##### DATA PROVIDED
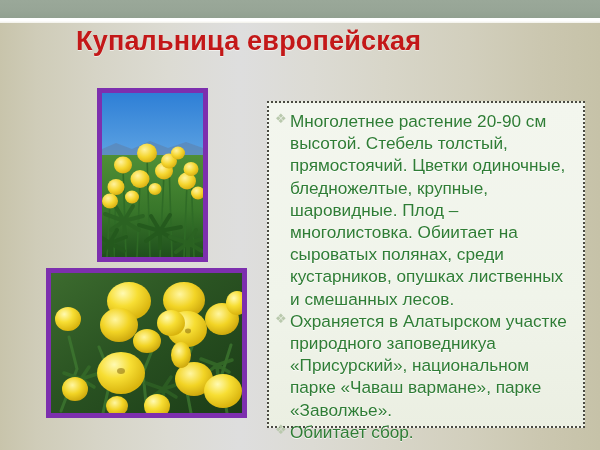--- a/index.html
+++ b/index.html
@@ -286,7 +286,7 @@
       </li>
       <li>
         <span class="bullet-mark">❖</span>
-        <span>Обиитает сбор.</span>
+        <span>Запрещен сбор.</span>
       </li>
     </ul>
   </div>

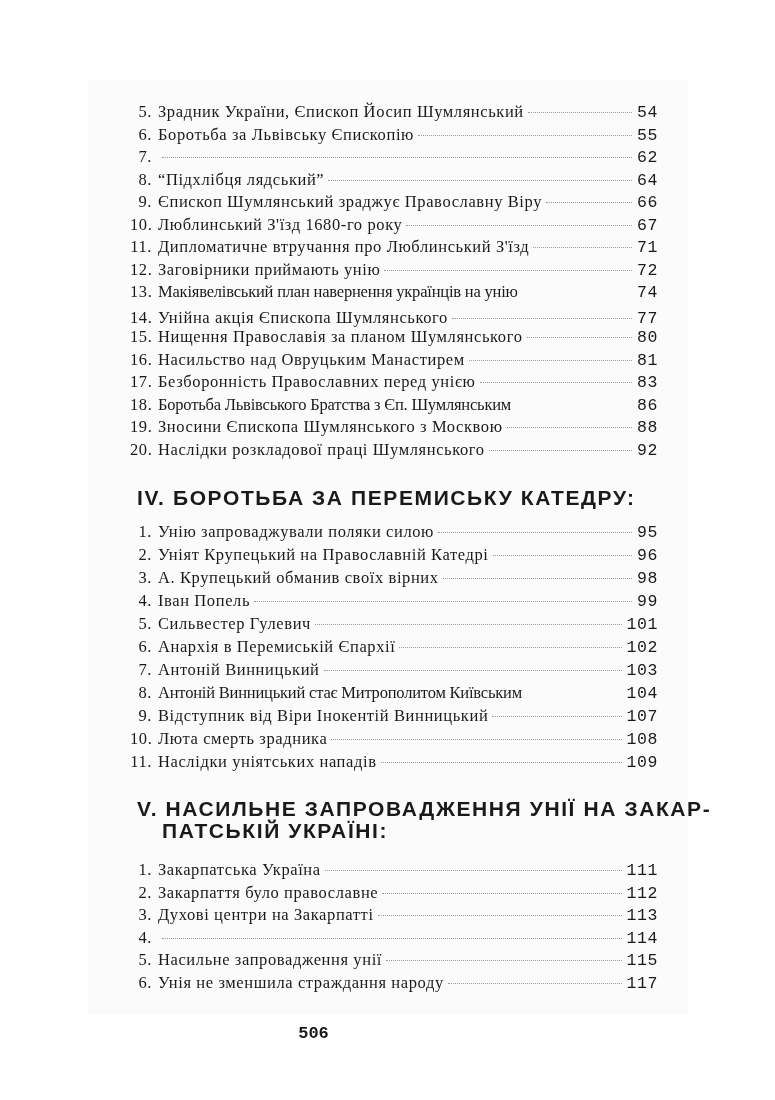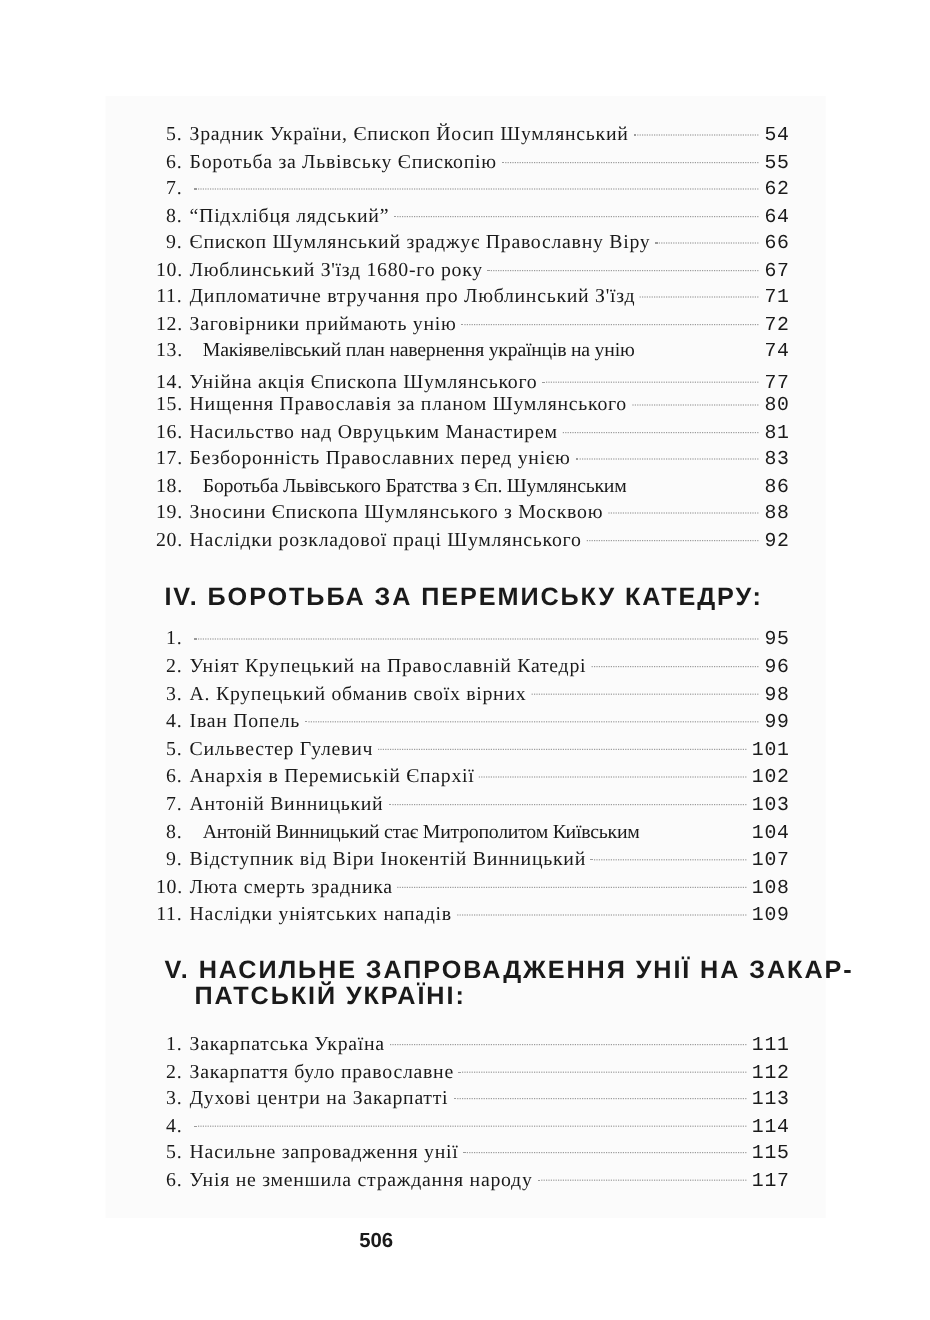--- a/index.html
+++ b/index.html
@@ -19,7 +19,7 @@
   }
   .entry .num { display:inline-block; text-align:right; width:22px; margin-right:6px; }
   .entry .title { flex:0 1 auto; overflow:hidden;text-align:right; }
-  .entry .title.tight { letter-spacing:-0.2px;margin-left:11px; }
+  .entry .title.tight { letter-spacing:-0.2px; }
   .entry .leader {
     flex:1 1 auto; margin:0 4px; border-bottom:1px dotted #9a9a9a; height:1px;
     position:relative; top:-4px; min-width:10px;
##########
## REQUIRED WORK
Give the entries again without a single change, but with no pictures.

## RESPONSE
--- a/index.html
+++ b/index.html
@@ -286,7 +286,7 @@
       </li>
       <li>
         <span class="bullet-mark">❖</span>
-        <span>Обиитает сбор.</span>
+        <span>Запрещен сбор.</span>
       </li>
     </ul>
   </div>

--- a/index.html
+++ b/index.html
@@ -19,7 +19,7 @@
   }
   .entry .num { display:inline-block; text-align:right; width:22px; margin-right:6px; }
   .entry .title { flex:0 1 auto; overflow:hidden;text-align:right; }
-  .entry .title.tight { letter-spacing:-0.2px;margin-left:11px; }
+  .entry .title.tight { letter-spacing:-0.2px; }
   .entry .leader {
     flex:1 1 auto; margin:0 4px; border-bottom:1px dotted #9a9a9a; height:1px;
     position:relative; top:-4px; min-width:10px;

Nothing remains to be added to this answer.